Peymann verleugnete weder den Moralisten in Wedekind, noch den Satiriker. Die Tiefe bot die Geschichte, die Heiterkeit schuf die Inszenierung. Durch Spielfreude und (jugendlichen) Enthusiasmus rissen die SchauspielerInnen das Publikum mit: Es mochte zunächst ungewohnt sein, solch lebhafte Reaktionen aus den Zuschauerreihen zu vernehmen, doch im Grunde war es doch höchst erfreulich, so zahlreiche junge Zuschauer derart begeistert und interessiert zu erleben. Besonders eifrig und zu Recht wurden die Hauptdarsteller bejubelt: Verschmitzt grinst man über die Jungenhaftigkeit Sabin Tambreas: Der Übermut steht ihm hervorragend! Gleichzeitig ist aus anderen Inszenierungen bekannt und wurde in dieser bestätigt, dass er die Ernsthaftigkeit und Verzweiflung genauso überzeugend mit sicheren Gesten darzustellen vermag. Ebenfalls bezaubernd war Anna Graenzers Darbietung: Ihr Körper schien sich noch gut an den kindlichen Bewegungsdrang zu erinnern. Auch fand sie zu einem sprachlichen Ausdruck, der der jugendlichen Ausgelassenheit ganz nahe kam. Lukas Rüppel schließlich ist es gelungen den Bogen von der unglücklichen Zerrissenheit bis hin zum tragisch-komischen Zombie zu spannen. Kopf ab! – Ehhhm … Hut ab!
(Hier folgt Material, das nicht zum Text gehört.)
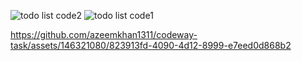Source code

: ![todo list code2](https://github.com/azeemkhan1311/codeway-task/assets/146321080/ba3414fa-6302-4bc2-bf88-6149e1eca637)
![todo list code1](https://github.com/azeemkhan1311/codeway-task/assets/146321080/e285913c-6be3-4464-bef9-39f24c5edac3)


https://github.com/azeemkhan1311/codeway-task/assets/146321080/823913fd-4090-4d12-8999-e7eed0d868b2

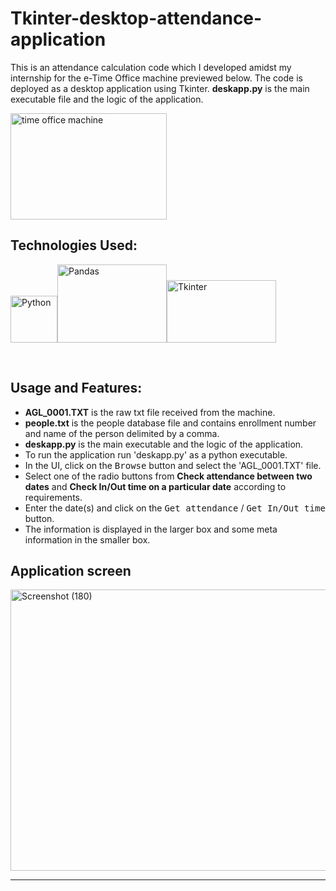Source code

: <h1>Tkinter-desktop-attendance-application</h1>
<p>
	This is an attendance calculation code which I developed amidst my internship for the e-Time Office machine previewed below.
	The code is deployed as a desktop application using Tkinter.
	<b>deskapp.py</b> is the main executable file and the logic of the application.
</p>
<img src="https://live.staticflickr.com/65535/48273815352_c4b8385557_o.jpg" width="250" height="170" alt="time office machine">

<h2>Technologies Used:</h2>

<img src="https://upload.wikimedia.org/wikipedia/commons/thumb/c/c3/Python-logo-notext.svg/1024px-Python-logo-notext.svg.png" width="75" height="75" alt="Python"><img src="https://s3-ap-south-1.amazonaws.com/av-blog-media/wp-content/uploads/2018/03/pandas.jpg" width="175" height="125" alt="Pandas"><img src="https://1.bp.blogspot.com/-SeyyVqb1qV0/WZIoiKj0ncI/AAAAAAAAAuc/kJTNaUuWZ0o0ss_6TzJAcnJyKXcMRb-IACLcBGAs/s1600/GUI%2Bpython%2BTkinter.png" width="175" height="100" alt="Tkinter">

<br>

<h2>Usage and Features:</h2>
<ul>
  <li><b>AGL_0001.TXT</b> is the raw txt file received from the machine.</li>
  <li><b>people.txt</b> is the people database file and contains enrollment number and name of the person delimited by a comma.</li>
  <li><b>deskapp.py</b> is the main executable and the logic of the application.</li>
  <li>To run the application run 'deskapp.py' as a python executable.</li>
  <li>In the UI, click on the <kbd>Browse</kbd> button and select the 'AGL_0001.TXT' file.</li>
  <li>Select one of the radio buttons from <b>Check attendance between two dates</b> and <b>Check In/Out time on a particular date</b> according to requirements.</li>
  <li>Enter the date(s) and click on the <kbd>Get attendance</kbd> / <kbd>Get In/Out time</kbd> button.</li>
  <li>The information is displayed in the larger box and some meta information in the smaller box.</li>
</ul>

<h2>Application screen</h2>
<img src="https://live.staticflickr.com/65535/48280200381_0504045bb3_c.jpg" width="900" height="450" alt="Screenshot (180)">

<hr>
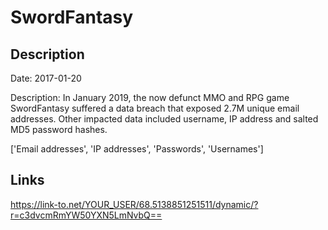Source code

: # SwordFantasy

## Description

Date: 2017-01-20

Description:
In January 2019, the now defunct MMO and RPG game SwordFantasy suffered a data breach that exposed 2.7M unique email addresses. Other impacted data included username, IP address and salted MD5 password hashes.


['Email addresses', 'IP addresses', 'Passwords', 'Usernames']

## Links

https://link-to.net/YOUR_USER/68.5138851251511/dynamic/?r=c3dvcmRmYW50YXN5LmNvbQ==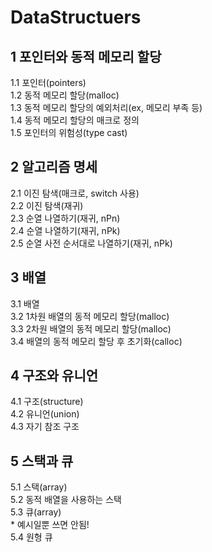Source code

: # DataStructuers

## 1 포인터와 동적 메모리 할당

1.1 포인터(pointers)<br>
1.2 동적 메모리 할당(malloc)<br>
1.3 동적 메모리 할당의 예외처리(ex, 메모리 부족 등)<br>
1.4 동적 메모리 할당의 매크로 정의<br>
1.5 포인터의 위험성(type cast)<br>

## 2 알고리즘 명세

2.1 이진 탐색(매크로, switch 사용)<br>
2.2 이진 탐색(재귀)<br>
2.3 순열 나열하기(재귀, nPn)<br>
2.4 순열 나열하기(재귀, nPk)<br>
2.5 순열 사전 순서대로 나열하기(재귀, nPk)<br>

## 3 배열

3.1 배열<br>
3.2 1차원 배열의 동적 메모리 할당(malloc)<br>
3.3 2차원 배열의 동적 메모리 할당(malloc)<br>
3.4 배열의 동적 메모리 할당 후 초기화(calloc)<br>

## 4 구조와 유니언

4.1 구조(structure)<br>
4.2 유니언(union)<br>
4.3 자기 참조 구조<br>

## 5 스택과 큐

5.1 스택(array)<br>
5.2 동적 배열을 사용하는 스택<br>
5.3 큐(array)<br>
    * 예시일뿐 쓰면 안됨!<br>
5.4 원형 큐<br>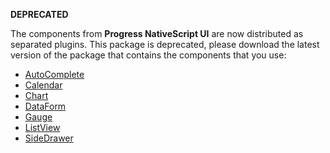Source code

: __DEPRECATED__

The components from **Progress NativeScript UI** are now distributed as separated plugins. This package is deprecated, please download the latest version of the package that contains the components that you use:
- [AutoComplete](https://www.npmjs.com/package/nativescript-ui-autocomplete)
- [Calendar](https://www.npmjs.com/package/nativescript-ui-calendar)
- [Chart](https://www.npmjs.com/package/nativescript-ui-chart)
- [DataForm](https://www.npmjs.com/package/nativescript-ui-dataform)
- [Gauge](https://www.npmjs.com/package/nativescript-ui-gauge)
- [ListView](https://www.npmjs.com/package/nativescript-ui-listview)
- [SideDrawer](https://www.npmjs.com/package/nativescript-ui-sidedrawer)
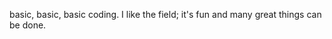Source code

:basic, basic, basic coding. I like the field; it's fun and many great things can be done.

<!---
leonsit/leonsit is a ✨ special ✨ repository because its `README.md` (this file) appears on your GitHub profile.
You can click the Preview link to take a look at your changes.
--->
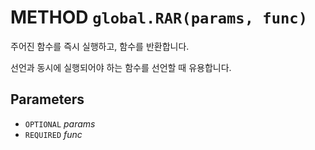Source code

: # METHOD `global.RAR(params, func)`
주어진 함수를 즉시 실행하고, 함수를 반환합니다.

선언과 동시에 실행되어야 하는 함수를 선언할 때 유용합니다.

## Parameters
* `OPTIONAL` *params*
* `REQUIRED` *func*
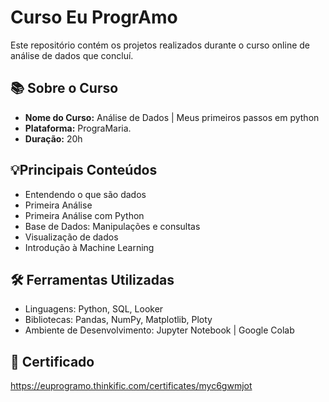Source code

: # Curso Eu ProgrAmo 
Este repositório contém os projetos realizados durante o curso online de análise de dados que concluí.

## 📚 Sobre o Curso

- **Nome do Curso:** Análise de Dados | Meus primeiros passos em python 
- **Plataforma:** PrograMaria.
- **Duração:** 20h

## 💡Principais Conteúdos

- Entendendo o que são dados
- Primeira Análise
- Primeira Análise com Python
- Base de Dados: Manipulações e consultas
- Visualização de dados
- Introdução à Machine Learning

## 🛠 Ferramentas Utilizadas
- Linguagens: Python, SQL, Looker
- Bibliotecas: Pandas, NumPy, Matplotlib, Ploty
- Ambiente de Desenvolvimento: Jupyter Notebook | Google Colab

## 📄 Certificado

https://euprogramo.thinkific.com/certificates/myc6gwmjot

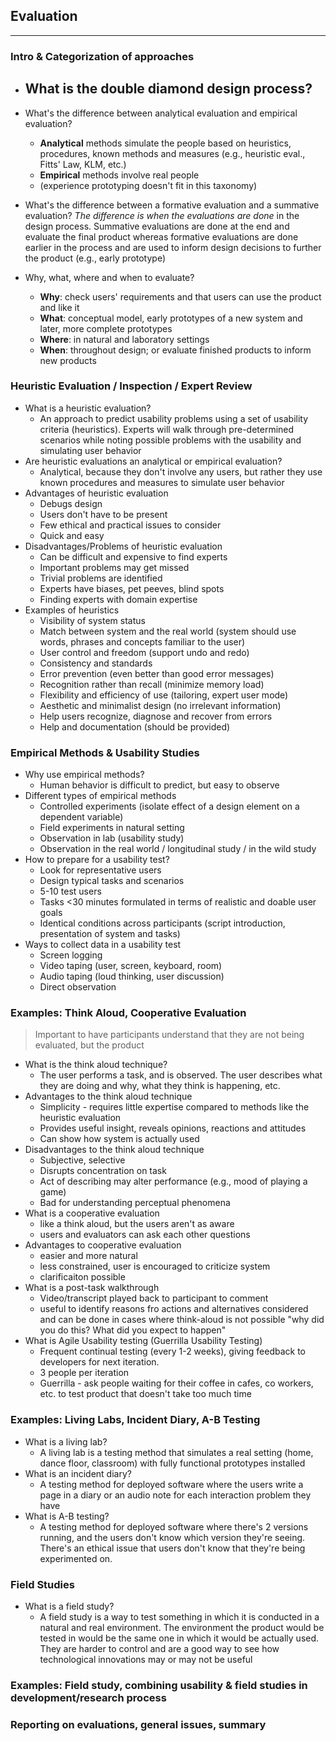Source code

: ## Evaluation
___
### Intro & Categorization of approaches
- What is the double diamond design process?
	- 
- What's the difference between analytical evaluation and empirical evaluation?
    - **Analytical** methods simulate the people based on heuristics, procedures, known methods and measures (e.g., heuristic eval., Fitts' Law, KLM, etc.)
    - **Empirical** methods involve real people
    - (experience prototyping doesn't fit in this taxonomy)

- What's the difference between a formative evaluation and a summative evaluation?
    *The difference is when the evaluations are done* in the design process. Summative evaluations are done at the end and evaluate the final product whereas formative evaluations are done earlier in the process and are used to inform design decisions to further the product (e.g., early prototype)
- Why, what, where and when to evaluate?
    - **Why**: check users' requirements and that users can use the product and like it
    - **What**: conceptual model, early prototypes of a new system and later, more complete prototypes
    - **Where**: in natural and laboratory settings
    - **When**: throughout design; or evaluate finished products to inform new products

### Heuristic Evaluation / Inspection / Expert Review
- What is a heuristic evaluation?
    - An approach to predict usability problems using a set of usability criteria (heuristics). Experts will walk through pre-determined scenarios while noting possible problems with the usability and simulating user behavior
- Are heuristic evaluations an analytical or empirical evaluation?
    - Analytical, because they don't involve any users, but rather they use known procedures and measures to simulate user behavior
- Advantages of heuristic evaluation
    - Debugs design
    - Users don't have to be present
    - Few ethical and practical issues to consider
    - Quick and easy
- Disadvantages/Problems of heuristic evaluation
    - Can be difficult and expensive to find experts
    - Important problems may get missed
    - Trivial problems are identified
    - Experts have biases, pet peeves, blind spots
    - Finding experts with domain expertise
- Examples of heuristics
    - Visibility of system status
    - Match between system and the real world (system should use words, phrases and concepts familiar to the user)
    - User control and freedom (support undo and redo)
    - Consistency and standards
    - Error prevention (even better than good error messages)
    - Recognition rather than recall (minimize memory load)
    - Flexibility and efficiency of use (tailoring, expert user mode)
    - Aesthetic and minimalist design (no irrelevant information)
    - Help users recognize, diagnose and recover from errors
    - Help and documentation (should be provided)

### Empirical Methods & Usability Studies
- Why use empirical methods?
    - Human behavior is difficult to predict, but easy to observe
- Different types of empirical methods
    - Controlled experiments (isolate effect of a design element on a dependent variable)
    - Field experiments in natural setting
    - Observation in lab (usability study)
    - Observation in the real world / longitudinal study / in the wild study
- How to prepare for a usability test?
    - Look for representative users
    - Design typical tasks and scenarios
    - 5-10 test users
    - Tasks <30 minutes formulated in terms of realistic and doable user goals
    - Identical conditions across participants (script introduction, presentation of system and tasks)
- Ways to collect data in a usability test
    - Screen logging
    - Video taping (user, screen, keyboard, room)
    - Audio taping (loud thinking, user discussion)
    - Direct observation

### Examples: Think Aloud, Cooperative Evaluation
> Important to have participants understand that they are not being evaluated, but the product
- What is the think aloud technique?
	- The user performs a task, and is observed. The user describes what they are doing and why, what they think is happening, etc.
- Advantages to the think aloud technique
    - Simplicity - requires little expertise compared to methods like the heuristic evaluation
    - Provides useful insight, reveals opinions, reactions and attitudes
    - Can show how system is actually used
- Disadvantages to the think aloud technique
    - Subjective, selective
    - Disrupts concentration on task
    - Act of describing may alter performance (e.g., mood of playing a game)
    - Bad for understanding perceptual phenomena
- What is a cooperative evaluation
    - like a think aloud, but the users aren't as aware
    - users and evaluators can ask each other questions
- Advantages to cooperative evaluation
    - easier and more natural
    - less constrained, user is encouraged to criticize system
    - clarificaiton possible
- What is a post-task walkthrough
    - Video/transcript played back to participant to comment
    - useful to identify reasons fro actions and alternatives considered and can be done in cases where think-aloud is not possible "why did you do this? What did you expect to happen"
- What is Agile Usability testing (Guerrilla Usability Testing)
    - Frequent continual testing (every 1-2 weeks), giving feedback to developers for next iteration.
    - 3 people per iteration
    - Guerrilla - ask people waiting for their coffee in cafes, co workers, etc. to test product that doesn't take too much time

### Examples: Living Labs, Incident Diary, A-B Testing
- What is a living lab?
	- A living lab is a testing method that simulates a real setting (home, dance floor, classroom) with fully functional prototypes installed
- What is an incident diary?
	- A testing method for deployed software where the users write a page in a diary or an audio note for each interaction problem they have
- What is A-B testing?
	- A testing method for deployed software where there's 2 versions running, and the users don't know which version they're seeing. There's an ethical issue that users don't know that they're being experimented on.

### Field Studies 
- What is a field study?
    - A field study is a way to test something in which it is conducted in a natural and real environment. The environment the product would be tested in would be the same one in which it would be actually used. They are harder to control and are a good way to see how technological innovations may or may not be useful

### Examples: Field study, combining usability & field studies in development/research process

### Reporting on evaluations, general issues, summary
In einer Zeit, in der jeder so lange wie möglich jugendlich bleiben möchte, die eigene Mutter zur besten Freundin geworden ist und die Pädagogik so kritisch beobachtet wird wie nie, mangelt es der Problematik des Frühlings Erwachens – es wurde schon angedeutet – an Aktualität. Claus Peymann beweist mit seiner Inszenierung allerdings, dass ein Stück auch dann relevant ist, wenn sein zentraler Konflikt nicht mehr aktuell ist. Peymanns Inszenierung ist ein Kunstwerk und die Geschichte funktioniert in diesem Rahmen sehr gut. Vielmehr: Dankbar nimmt man ein Stück entgegen, das nicht auf modern und aktuell getrimmt worden ist.